··· THE RECORDS

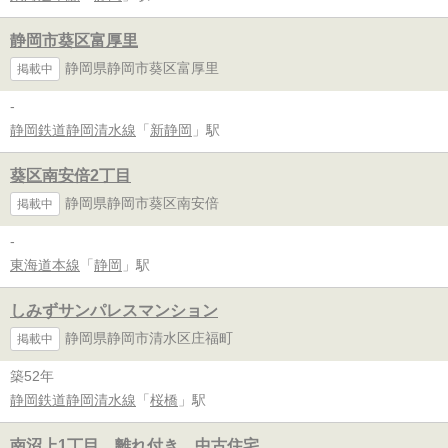
静岡市葵区富厚里
静岡県静岡市葵区富厚里
掲載中
-
静岡鉄道静岡清水線
「
新静岡
」駅
葵区南安倍2丁目
静岡県静岡市葵区南安倍
掲載中
-
東海道本線
「
静岡
」駅
しみずサンパレスマンション
静岡県静岡市清水区庄福町
掲載中
築52年
静岡鉄道静岡清水線
「
桜橋
」駅
南沼上1丁目 離れ付き 中古住宅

······

# EXERCISE GOAL:
Write out every record exactly. Leave the pictures out.

# RESULT FOR THIS EXERCISE:
静岡市葵区富厚里
静岡県静岡市葵区富厚里
掲載中
-
静岡鉄道静岡清水線
「
新静岡
」駅
葵区南安倍2丁目
静岡県静岡市葵区南安倍
掲載中
-
東海道本線
「
静岡
」駅
しみずサンパレスマンション
静岡県静岡市清水区庄福町
掲載中
築52年
静岡鉄道静岡清水線
「
桜橋
」駅
南沼上1丁目 離れ付き 中古住宅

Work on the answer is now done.